Elles viennent de villages distants de quelques dizaines de kilomètres, dans cette partie orientale du Sénégal où les pistes poussiéreuses mènent souvent à l’isolement médical. Pourtant, les histoires de Faty Diouf et Fatima Ly se rejoignent dans un même combat : vaincre la fistule obstétricale, cette blessure intime qui ronge le corps et brise parfois les vies.
Faty Diouf (nom d’emprunt), native de Séoudji dans le département de Bakel, a porté sa douleur pendant des années ans. Mariée à treize ans, mère de sept enfants, c’est lors de son dernier accouchement, à domicile, que le drame s’est noué. L’enfant se présentait mal, le pied en premier. La matrone du village ne pouvait rien. Évacuée tardivement, Faty, 62 ans aujourd’hui, en est sortie marquée à vie. Depuis, elle vit avec des écoulements continus, des couches de fortune, et un combat chirurgical sans fin. Pourtant, elle a eu la chance rare de ne pas être abandonnée : son mari est resté, vendant son bétail pour payer ses soins, l’accompagnant à chaque opération.
Fatima Ly, elle, n’a pas eu ce soutien. Mariée à quinze ans, elle a contracté la fistule à la naissance de son quatrième enfant.
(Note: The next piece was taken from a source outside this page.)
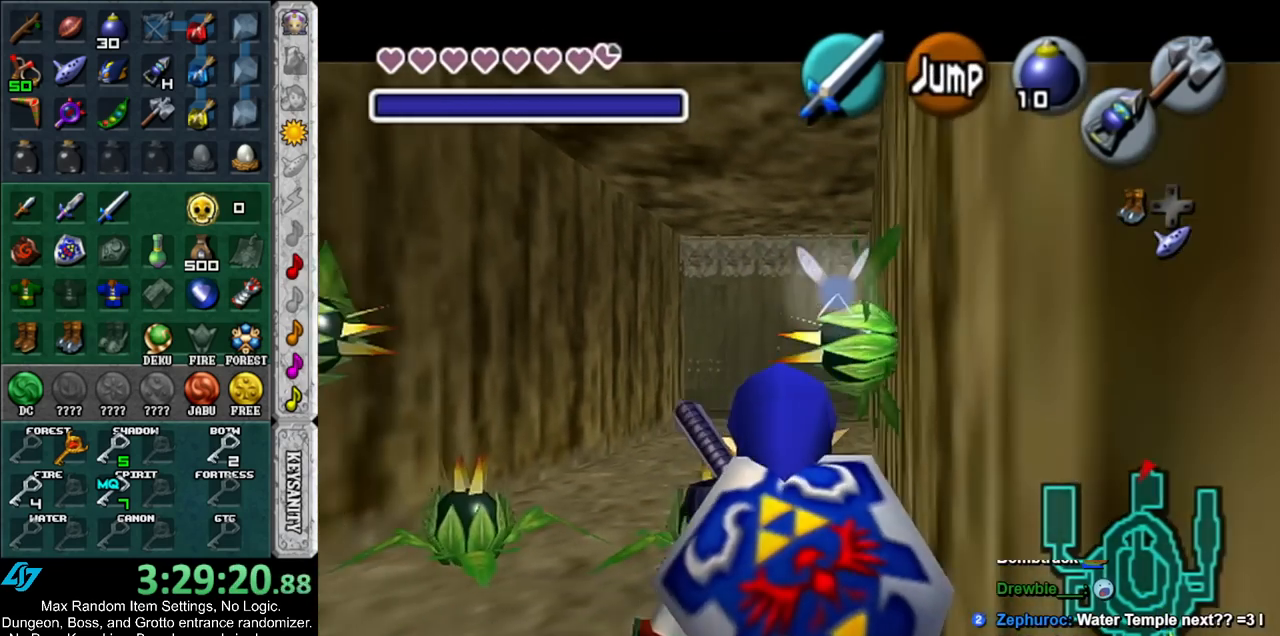
{"buttons": ["L1"], "left_stick": "down", "right_stick": "center", "events": []}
Deux ans de douleurs, d’isolement, d’humiliation, avant qu’une sage-femme ne la mette sur la voie de la guérison. Quand enfin le traitement a été possible, son mari avait déjà tourné la page, prétextant le poids financier de la maladie. Ainsi, Fatima, 30 ans, est retournée vivre chez ses parents, aidée par sa mère commerçante, élevant seule ses trois enfants.
Aujourd’hui le regard de ces deux femmes se croise dans le même éclat d’espoir : elles sont guéries. Si Faty rêve encore d’une intervention qui mettrait définitivement fin à son calvaire, Fatima, elle, veut retrouver son autonomie, lancer un petit commerce pour nourrir sa famille. Et pourquoi ne pas reprendre sa place dans le foyer qu’elle a dû quitter. « Je veux retourner avec mon mari qui m’avait abandonnée lors de la ma maladie. Je lui ai pardonné », clame-t-elle, insouciante. Deux chemins différents, mais un même message silencieux : derrière chaque fistule réparée, il y a une femme qui a survécu à la douleur, à l’exclusion, et parfois à l’abandon. Dans cette partie du Sénégal, le « Boundou », leur victoire reste fragile, mais elle brille comme une promesse : celle que plus aucune femme ne devrait avoir à choisir entre sa dignité et sa survie.